Metropolis Zone (GEN), mostly due to the enemies there being the toughest non-boss enemies in the game and some are even placed poorly in the level such as one of the Slicers being at the top of a yellow triangle spring wall you have to bounce up to making it hard to avoid the boomerang blades and avoid running into the slicer at the top of it. It is also the longest Zone in the entire game, bearing three Acts instead of the standard two.
Also, Chemical Plant Zone (GEN). Not as hard as Metropolis, but definitely a wake-up call. Sonic Team themselves (at least, the members who developed the Sonic Gems Collection) had trouble with this level.
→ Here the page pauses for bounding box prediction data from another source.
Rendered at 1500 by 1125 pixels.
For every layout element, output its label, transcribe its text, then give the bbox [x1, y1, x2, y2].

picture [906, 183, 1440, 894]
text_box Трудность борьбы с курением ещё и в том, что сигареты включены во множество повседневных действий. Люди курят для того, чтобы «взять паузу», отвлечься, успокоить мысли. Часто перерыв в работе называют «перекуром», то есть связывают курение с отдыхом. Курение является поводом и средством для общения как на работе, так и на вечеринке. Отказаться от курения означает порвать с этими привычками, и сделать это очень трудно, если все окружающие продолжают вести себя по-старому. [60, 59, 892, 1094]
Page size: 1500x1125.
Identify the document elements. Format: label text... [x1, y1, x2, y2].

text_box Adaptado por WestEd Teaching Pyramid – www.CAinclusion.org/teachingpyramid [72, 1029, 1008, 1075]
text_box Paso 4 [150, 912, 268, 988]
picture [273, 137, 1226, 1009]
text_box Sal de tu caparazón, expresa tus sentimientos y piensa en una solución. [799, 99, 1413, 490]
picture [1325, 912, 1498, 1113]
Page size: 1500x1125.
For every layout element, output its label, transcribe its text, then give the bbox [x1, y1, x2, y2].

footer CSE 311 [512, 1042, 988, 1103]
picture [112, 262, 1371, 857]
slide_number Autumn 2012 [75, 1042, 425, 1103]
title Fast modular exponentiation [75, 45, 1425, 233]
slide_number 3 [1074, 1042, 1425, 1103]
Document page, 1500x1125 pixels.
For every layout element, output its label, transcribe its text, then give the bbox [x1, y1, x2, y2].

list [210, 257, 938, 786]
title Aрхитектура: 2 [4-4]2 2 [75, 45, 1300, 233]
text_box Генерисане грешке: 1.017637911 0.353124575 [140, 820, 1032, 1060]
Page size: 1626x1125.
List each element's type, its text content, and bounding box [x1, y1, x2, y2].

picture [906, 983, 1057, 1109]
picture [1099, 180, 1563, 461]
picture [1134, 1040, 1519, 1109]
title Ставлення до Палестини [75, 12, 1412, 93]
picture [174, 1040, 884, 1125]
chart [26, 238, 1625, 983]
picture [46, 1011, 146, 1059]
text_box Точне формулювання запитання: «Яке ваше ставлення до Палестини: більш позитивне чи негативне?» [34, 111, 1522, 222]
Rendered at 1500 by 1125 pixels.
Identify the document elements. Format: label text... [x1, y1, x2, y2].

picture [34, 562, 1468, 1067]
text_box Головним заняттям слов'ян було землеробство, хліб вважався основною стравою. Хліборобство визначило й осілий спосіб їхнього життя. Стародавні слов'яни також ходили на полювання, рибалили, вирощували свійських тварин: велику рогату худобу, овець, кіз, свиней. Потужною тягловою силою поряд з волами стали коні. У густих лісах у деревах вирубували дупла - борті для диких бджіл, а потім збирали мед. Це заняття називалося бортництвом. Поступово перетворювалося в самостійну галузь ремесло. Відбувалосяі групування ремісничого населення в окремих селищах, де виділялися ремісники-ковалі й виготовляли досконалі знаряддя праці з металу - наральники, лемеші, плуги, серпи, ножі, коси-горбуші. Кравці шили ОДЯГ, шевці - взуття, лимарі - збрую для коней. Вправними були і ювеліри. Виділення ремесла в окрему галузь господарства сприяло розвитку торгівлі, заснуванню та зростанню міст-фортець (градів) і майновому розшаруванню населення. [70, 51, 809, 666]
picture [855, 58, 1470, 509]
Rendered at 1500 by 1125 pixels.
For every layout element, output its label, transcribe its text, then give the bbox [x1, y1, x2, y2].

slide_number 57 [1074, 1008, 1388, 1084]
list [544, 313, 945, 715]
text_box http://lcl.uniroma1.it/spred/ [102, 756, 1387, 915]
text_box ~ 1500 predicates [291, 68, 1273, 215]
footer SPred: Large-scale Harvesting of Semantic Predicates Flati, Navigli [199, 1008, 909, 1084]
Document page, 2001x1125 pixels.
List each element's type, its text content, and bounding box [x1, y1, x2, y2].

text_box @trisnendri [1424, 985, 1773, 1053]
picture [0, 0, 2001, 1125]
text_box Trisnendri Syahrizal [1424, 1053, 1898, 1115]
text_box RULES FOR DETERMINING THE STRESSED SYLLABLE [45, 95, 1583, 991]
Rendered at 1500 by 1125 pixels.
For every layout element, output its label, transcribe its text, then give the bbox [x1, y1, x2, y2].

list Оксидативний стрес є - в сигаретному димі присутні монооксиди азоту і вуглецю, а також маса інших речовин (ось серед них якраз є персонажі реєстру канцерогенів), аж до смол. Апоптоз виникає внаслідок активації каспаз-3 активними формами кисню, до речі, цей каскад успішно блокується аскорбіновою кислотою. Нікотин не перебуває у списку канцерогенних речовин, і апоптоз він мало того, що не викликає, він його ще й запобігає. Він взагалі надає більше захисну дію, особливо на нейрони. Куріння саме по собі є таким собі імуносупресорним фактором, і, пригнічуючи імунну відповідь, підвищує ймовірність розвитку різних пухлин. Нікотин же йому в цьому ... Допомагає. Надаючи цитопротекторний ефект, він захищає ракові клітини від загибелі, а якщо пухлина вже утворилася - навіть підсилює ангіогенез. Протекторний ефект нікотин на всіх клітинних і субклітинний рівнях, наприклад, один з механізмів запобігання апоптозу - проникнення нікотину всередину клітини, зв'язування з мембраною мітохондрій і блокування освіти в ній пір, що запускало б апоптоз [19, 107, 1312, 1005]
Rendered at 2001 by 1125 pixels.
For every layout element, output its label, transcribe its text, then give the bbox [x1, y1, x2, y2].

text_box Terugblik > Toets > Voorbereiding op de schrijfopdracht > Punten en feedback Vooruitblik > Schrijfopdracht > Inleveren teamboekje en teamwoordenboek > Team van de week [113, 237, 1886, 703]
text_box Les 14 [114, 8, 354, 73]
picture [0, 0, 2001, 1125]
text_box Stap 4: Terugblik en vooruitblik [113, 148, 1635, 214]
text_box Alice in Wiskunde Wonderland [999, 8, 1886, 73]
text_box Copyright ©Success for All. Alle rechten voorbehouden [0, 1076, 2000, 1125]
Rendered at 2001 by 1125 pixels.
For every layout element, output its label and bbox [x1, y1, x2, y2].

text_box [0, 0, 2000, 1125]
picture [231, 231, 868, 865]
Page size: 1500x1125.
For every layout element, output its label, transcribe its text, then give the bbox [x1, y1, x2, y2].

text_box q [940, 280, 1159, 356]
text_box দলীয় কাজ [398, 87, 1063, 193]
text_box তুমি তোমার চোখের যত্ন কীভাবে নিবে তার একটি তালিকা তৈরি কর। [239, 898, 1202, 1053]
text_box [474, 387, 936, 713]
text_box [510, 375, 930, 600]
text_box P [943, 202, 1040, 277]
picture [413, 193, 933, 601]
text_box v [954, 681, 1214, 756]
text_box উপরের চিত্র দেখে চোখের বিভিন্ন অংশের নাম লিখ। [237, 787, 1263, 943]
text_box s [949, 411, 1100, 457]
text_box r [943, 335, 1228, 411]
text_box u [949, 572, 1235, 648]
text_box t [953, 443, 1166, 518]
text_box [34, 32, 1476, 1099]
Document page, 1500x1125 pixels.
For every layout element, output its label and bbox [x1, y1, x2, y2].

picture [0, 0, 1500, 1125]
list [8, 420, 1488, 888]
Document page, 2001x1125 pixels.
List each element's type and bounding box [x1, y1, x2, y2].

Some consider Mystic Cave Zone That One Level as well, since literally almost every single object in the zone is a trap of some sort, and the enemies are either hidden or small enough to overlook. Oh, and it has an inescapable spike pit in Act 2 (made worse if you happen to be Super with hundreds of rings).
Fixed in the Android version, in which the spike pit is replaced with a transition to a new level.
Some players consider Oil Ocean Zone to be one too, although it's nowhere near as bad as Metropolis Zone, which comes right afterwards. The sea horse and octopus badniks that shoot at you are extremely hard to avoid, making the whole level a bit of a headache if you're trying to retain your rings. The sea horses can also fly at you from out of nowhere.